Material and Methods
Four specialist therapeutic radiographers reviewed 40 CBCTs from the first 10 patients treated in the UK. The 4 radiographers all had cardiac anatomy training from a radiologist and had experience in delivering cardiac SABR treatment. Anonymised images were imported into a Varian training system from 3 UK centres using CBCTs from both Elekta and Varian linacs. A series of image matches were conducted by each radiographer: a manual match (manual), an automatic match to the heart structure (auto) and the auto match followed by manual adjustment to the PTV (PTV), all using three degrees of freedom (DoF) only.
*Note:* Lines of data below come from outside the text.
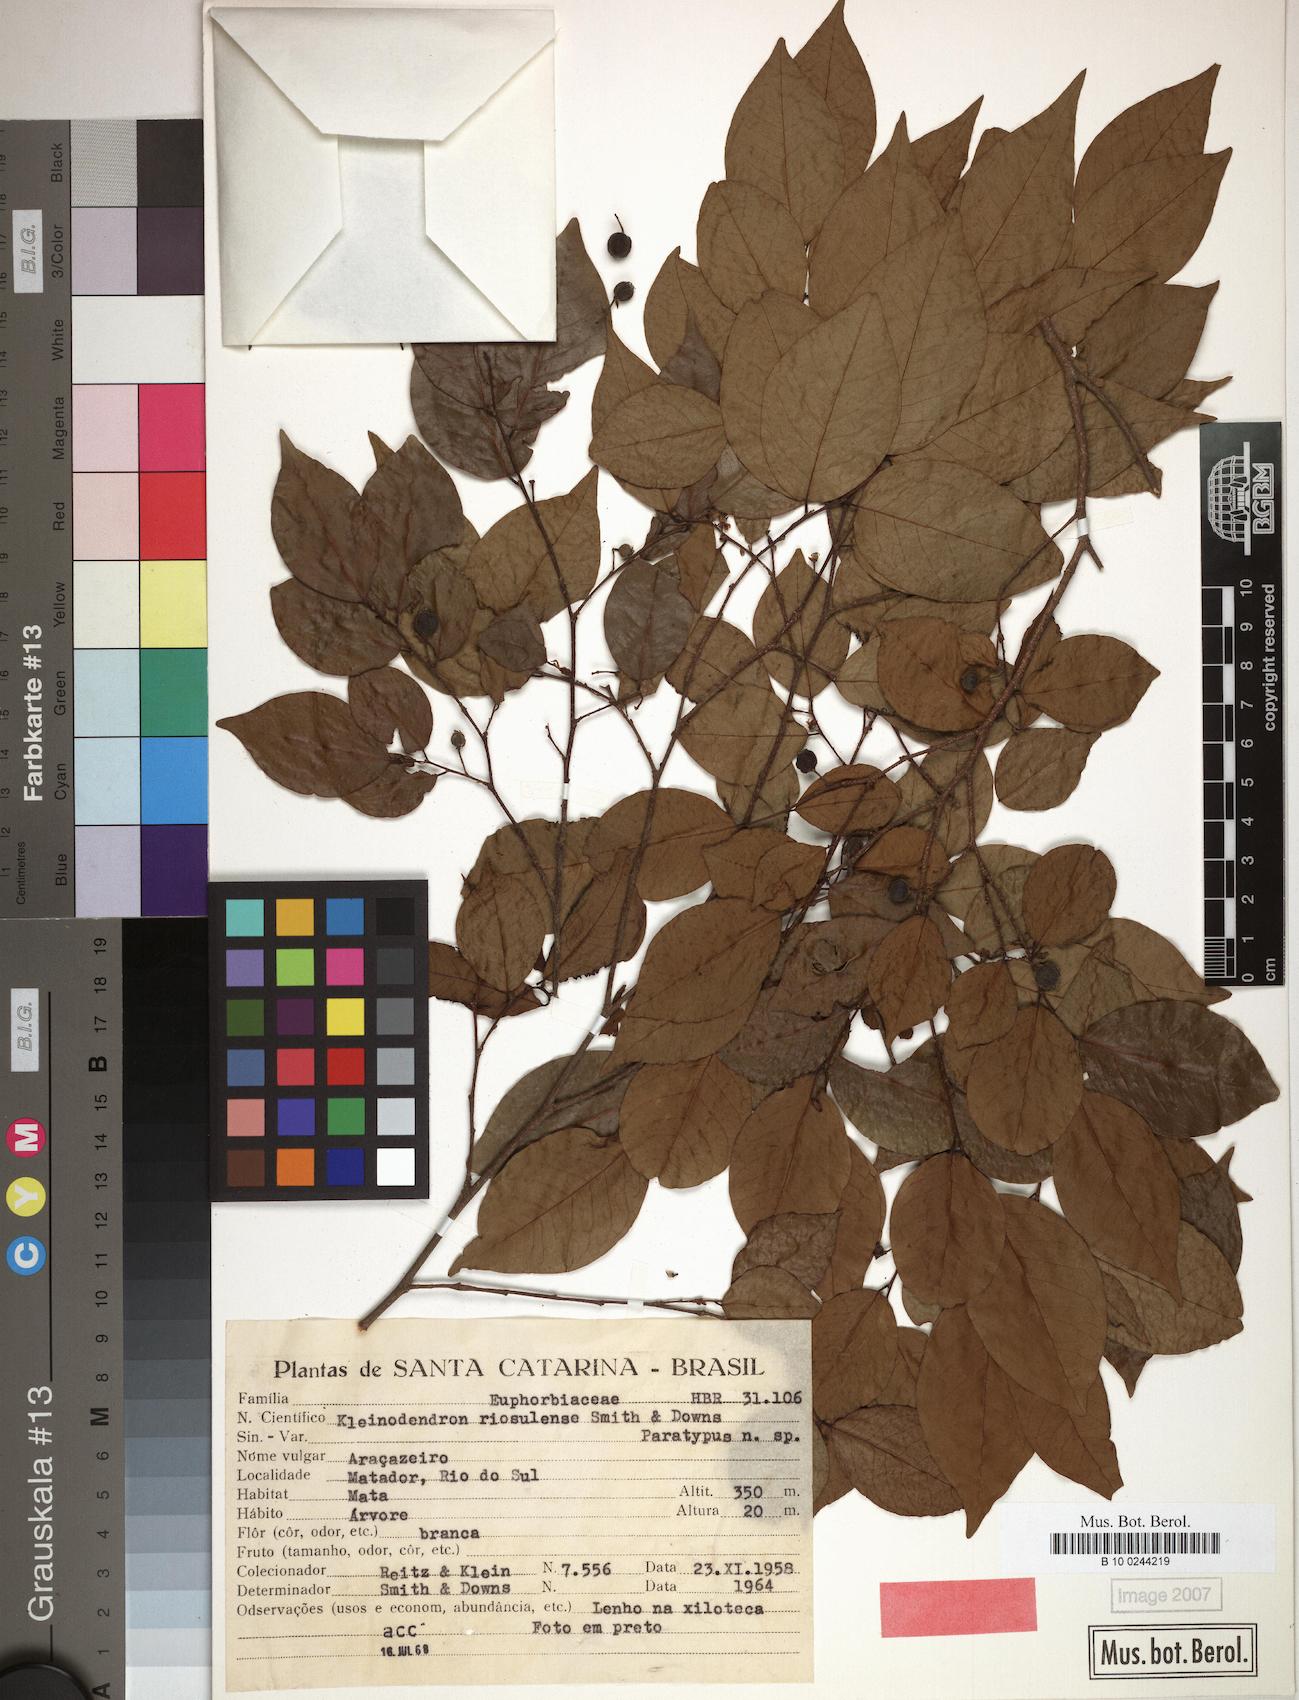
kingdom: Plantae
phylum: Tracheophyta
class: Magnoliopsida
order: Malpighiales
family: Phyllanthaceae
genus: Savia
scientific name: Savia dictyocarpa
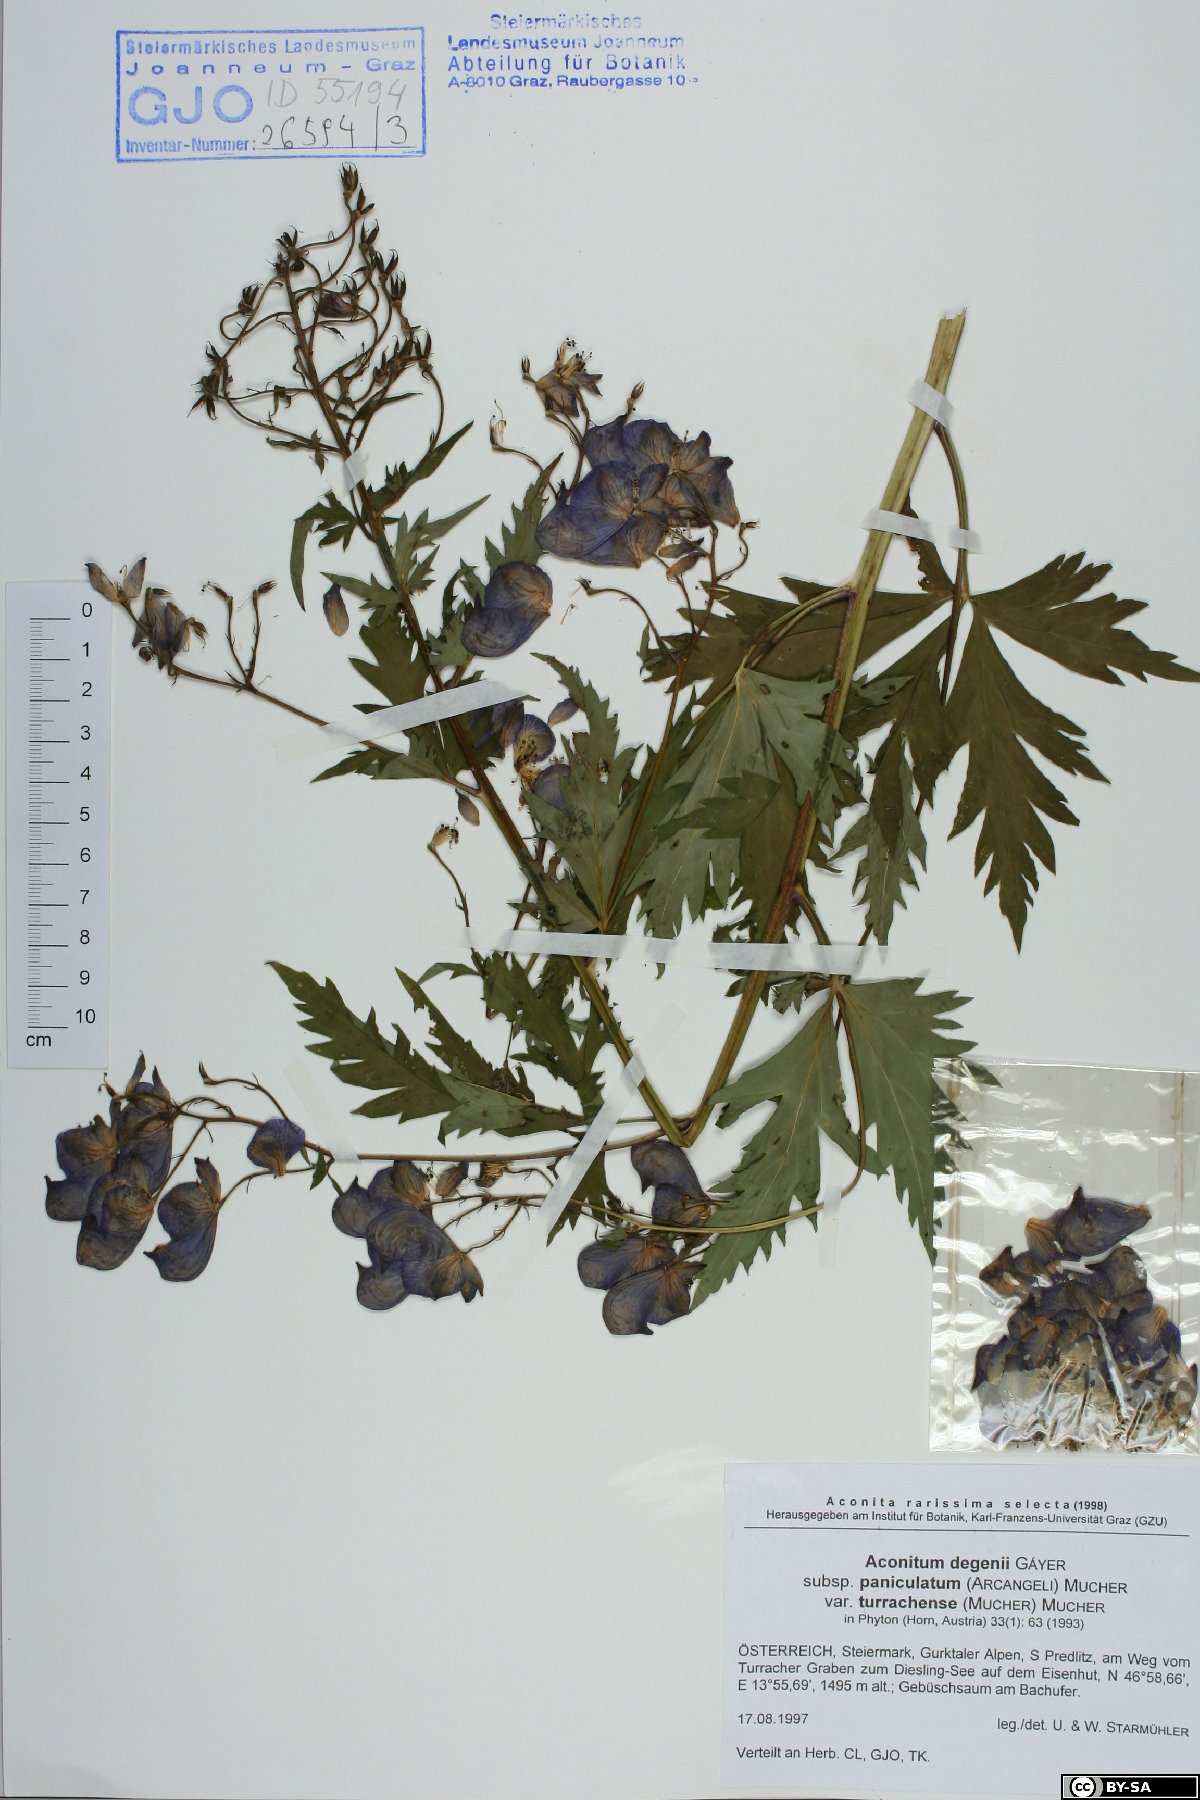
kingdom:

The auto and PTV matches were also repeated using 6 DoF. Inter-observer variability was quantified using 95% limits of agreement from a modified Bland-Altman analysis.
Results
Table 1. Limits of agreement (mm)
(mm) | Lateral | Vertical | Longitudinal | Pitch | Yaw | Roll |
3DoF Manual | 1.69 | 1.87 | 2.03 | - | - | - |
3DoF Auto | 0.94 | 1.05 | 1.40 | - | - | - |
3DoF PTV | 1.57 | 2.06 | 2.11 | - | - | - |
6Dof Auto | 0.85 | 0.99 | 1.06 | 0.58 | 0.38 | 0.52 |
6DoF PTV | 1.06 | 1.24 | 1.68 | 0.65 | 0.44 | 0.51 |
The table shows the limits of agreement were smallest in the automatic matches which suggests the algorithm matching to the heart structure is reliable. A manual adjustment from the auto match to the PTV is clinically appropriate to optimise target coverage. The mean difference between the 3DoF PTV match and the 6DoF PTV match is 0.6 mm, which could be clinically significant in a target with small margins and OAR in close proximity to high dose gradients. The limits of agreement were smaller in the 6DoF auto and PTV matches than the 3DoF matches. This demonstrates that when the rotations are corrected for as part of the match, matching to the PTV is more consistent.
Conclusion
This data shows that a 6DoF CBCT image match has less variability and therefore more accurate treatment delivery. Therapeutic radiographers have no clinical experience of matching to a target in the heart, this multi-centre study addresses the gap in the knowledge base.